- **Directions for this task**:
Produce an exact transcription of every entry.

- **Study material**:
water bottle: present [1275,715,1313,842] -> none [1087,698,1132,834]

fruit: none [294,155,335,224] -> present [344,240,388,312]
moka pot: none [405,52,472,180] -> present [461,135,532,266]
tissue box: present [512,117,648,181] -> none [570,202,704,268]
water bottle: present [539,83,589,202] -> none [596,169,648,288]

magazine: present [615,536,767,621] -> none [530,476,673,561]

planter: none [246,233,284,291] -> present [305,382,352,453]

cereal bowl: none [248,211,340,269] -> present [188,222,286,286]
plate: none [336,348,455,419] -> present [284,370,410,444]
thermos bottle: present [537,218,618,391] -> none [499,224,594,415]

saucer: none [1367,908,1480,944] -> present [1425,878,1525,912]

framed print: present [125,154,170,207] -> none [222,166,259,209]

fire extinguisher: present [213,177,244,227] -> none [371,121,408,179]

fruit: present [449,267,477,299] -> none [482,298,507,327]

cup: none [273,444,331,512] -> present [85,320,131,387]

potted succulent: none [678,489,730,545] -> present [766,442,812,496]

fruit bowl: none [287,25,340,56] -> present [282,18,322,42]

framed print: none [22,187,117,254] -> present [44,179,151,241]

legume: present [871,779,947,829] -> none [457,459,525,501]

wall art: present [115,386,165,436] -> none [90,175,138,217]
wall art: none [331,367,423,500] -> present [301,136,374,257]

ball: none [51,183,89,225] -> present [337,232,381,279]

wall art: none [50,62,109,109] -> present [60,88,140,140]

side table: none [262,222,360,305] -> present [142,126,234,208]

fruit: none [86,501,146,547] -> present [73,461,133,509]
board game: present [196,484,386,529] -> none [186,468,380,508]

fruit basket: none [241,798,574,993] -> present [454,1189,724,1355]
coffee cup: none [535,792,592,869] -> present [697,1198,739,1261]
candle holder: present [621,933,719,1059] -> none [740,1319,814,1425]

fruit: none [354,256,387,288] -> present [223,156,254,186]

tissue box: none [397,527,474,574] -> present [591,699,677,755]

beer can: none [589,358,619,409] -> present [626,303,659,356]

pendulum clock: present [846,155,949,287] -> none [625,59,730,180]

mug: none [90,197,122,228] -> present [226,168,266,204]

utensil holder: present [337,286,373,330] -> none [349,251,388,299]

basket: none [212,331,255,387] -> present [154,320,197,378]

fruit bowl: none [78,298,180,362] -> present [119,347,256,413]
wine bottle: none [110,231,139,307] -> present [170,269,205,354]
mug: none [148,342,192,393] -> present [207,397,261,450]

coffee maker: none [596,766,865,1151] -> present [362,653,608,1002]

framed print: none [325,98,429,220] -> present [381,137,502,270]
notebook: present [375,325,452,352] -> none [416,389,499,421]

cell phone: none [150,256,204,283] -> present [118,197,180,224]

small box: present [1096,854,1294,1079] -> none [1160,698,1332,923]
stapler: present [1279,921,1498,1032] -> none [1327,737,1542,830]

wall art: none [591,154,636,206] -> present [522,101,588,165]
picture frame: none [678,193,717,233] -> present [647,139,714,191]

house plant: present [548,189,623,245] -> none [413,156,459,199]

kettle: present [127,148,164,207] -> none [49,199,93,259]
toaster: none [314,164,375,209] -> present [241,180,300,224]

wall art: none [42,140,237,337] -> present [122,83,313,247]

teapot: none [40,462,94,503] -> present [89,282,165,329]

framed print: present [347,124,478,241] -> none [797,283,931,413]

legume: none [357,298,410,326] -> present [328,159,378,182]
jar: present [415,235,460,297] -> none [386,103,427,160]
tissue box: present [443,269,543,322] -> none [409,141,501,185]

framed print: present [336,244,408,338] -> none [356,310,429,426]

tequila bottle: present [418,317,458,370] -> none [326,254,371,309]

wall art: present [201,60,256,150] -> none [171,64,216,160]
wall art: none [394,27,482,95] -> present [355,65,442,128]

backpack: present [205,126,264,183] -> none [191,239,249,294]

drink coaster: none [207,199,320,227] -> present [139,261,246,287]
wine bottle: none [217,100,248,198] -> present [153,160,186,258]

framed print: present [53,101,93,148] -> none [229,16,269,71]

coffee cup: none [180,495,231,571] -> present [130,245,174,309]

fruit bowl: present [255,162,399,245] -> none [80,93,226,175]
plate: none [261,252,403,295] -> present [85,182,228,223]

- **Result of the exercise**:
water bottle: present [1275,715,1313,842] -> none [1087,698,1132,834]

fruit: none [294,155,335,224] -> present [344,240,388,312]
moka pot: none [405,52,472,180] -> present [461,135,532,266]
tissue box: present [512,117,648,181] -> none [570,202,704,268]
water bottle: present [539,83,589,202] -> none [596,169,648,288]

magazine: present [615,536,767,621] -> none [530,476,673,561]

planter: none [246,233,284,291] -> present [305,382,352,453]

cereal bowl: none [248,211,340,269] -> present [188,222,286,286]
plate: none [336,348,455,419] -> present [284,370,410,444]
thermos bottle: present [537,218,618,391] -> none [499,224,594,415]

saucer: none [1367,908,1480,944] -> present [1425,878,1525,912]

framed print: present [125,154,170,207] -> none [222,166,259,209]

fire extinguisher: present [213,177,244,227] -> none [371,121,408,179]

fruit: present [449,267,477,299] -> none [482,298,507,327]

cup: none [273,444,331,512] -> present [85,320,131,387]

potted succulent: none [678,489,730,545] -> present [766,442,812,496]

fruit bowl: none [287,25,340,56] -> present [282,18,322,42]

framed print: none [22,187,117,254] -> present [44,179,151,241]

legume: present [871,779,947,829] -> none [457,459,525,501]

wall art: present [115,386,165,436] -> none [90,175,138,217]
wall art: none [331,367,423,500] -> present [301,136,374,257]

ball: none [51,183,89,225] -> present [337,232,381,279]

wall art: none [50,62,109,109] -> present [60,88,140,140]

side table: none [262,222,360,305] -> present [142,126,234,208]

fruit: none [86,501,146,547] -> present [73,461,133,509]
board game: present [196,484,386,529] -> none [186,468,380,508]

fruit basket: none [241,798,574,993] -> present [454,1189,724,1355]
coffee cup: none [535,792,592,869] -> present [697,1198,739,1261]
candle holder: present [621,933,719,1059] -> none [740,1319,814,1425]

fruit: none [354,256,387,288] -> present [223,156,254,186]

tissue box: none [397,527,474,574] -> present [591,699,677,755]

beer can: none [589,358,619,409] -> present [626,303,659,356]

pendulum clock: present [846,155,949,287] -> none [625,59,730,180]

mug: none [90,197,122,228] -> present [226,168,266,204]

utensil holder: present [337,286,373,330] -> none [349,251,388,299]

basket: none [212,331,255,387] -> present [154,320,197,378]

fruit bowl: none [78,298,180,362] -> present [119,347,256,413]
wine bottle: none [110,231,139,307] -> present [170,269,205,354]
mug: none [148,342,192,393] -> present [207,397,261,450]

coffee maker: none [596,766,865,1151] -> present [362,653,608,1002]

framed print: none [325,98,429,220] -> present [381,137,502,270]
notebook: present [375,325,452,352] -> none [416,389,499,421]

cell phone: none [150,256,204,283] -> present [118,197,180,224]

small box: present [1096,854,1294,1079] -> none [1160,698,1332,923]
stapler: present [1279,921,1498,1032] -> none [1327,737,1542,830]

wall art: none [591,154,636,206] -> present [522,101,588,165]
picture frame: none [678,193,717,233] -> present [647,139,714,191]

house plant: present [548,189,623,245] -> none [413,156,459,199]

kettle: present [127,148,164,207] -> none [49,199,93,259]
toaster: none [314,164,375,209] -> present [241,180,300,224]

wall art: none [42,140,237,337] -> present [122,83,313,247]

teapot: none [40,462,94,503] -> present [89,282,165,329]

framed print: present [347,124,478,241] -> none [797,283,931,413]

legume: none [357,298,410,326] -> present [328,159,378,182]
jar: present [415,235,460,297] -> none [386,103,427,160]
tissue box: present [443,269,543,322] -> none [409,141,501,185]

framed print: present [336,244,408,338] -> none [356,310,429,426]

tequila bottle: present [418,317,458,370] -> none [326,254,371,309]

wall art: present [201,60,256,150] -> none [171,64,216,160]
wall art: none [394,27,482,95] -> present [355,65,442,128]

backpack: present [205,126,264,183] -> none [191,239,249,294]

drink coaster: none [207,199,320,227] -> present [139,261,246,287]
wine bottle: none [217,100,248,198] -> present [153,160,186,258]

framed print: present [53,101,93,148] -> none [229,16,269,71]

coffee cup: none [180,495,231,571] -> present [130,245,174,309]

fruit bowl: present [255,162,399,245] -> none [80,93,226,175]
plate: none [261,252,403,295] -> present [85,182,228,223]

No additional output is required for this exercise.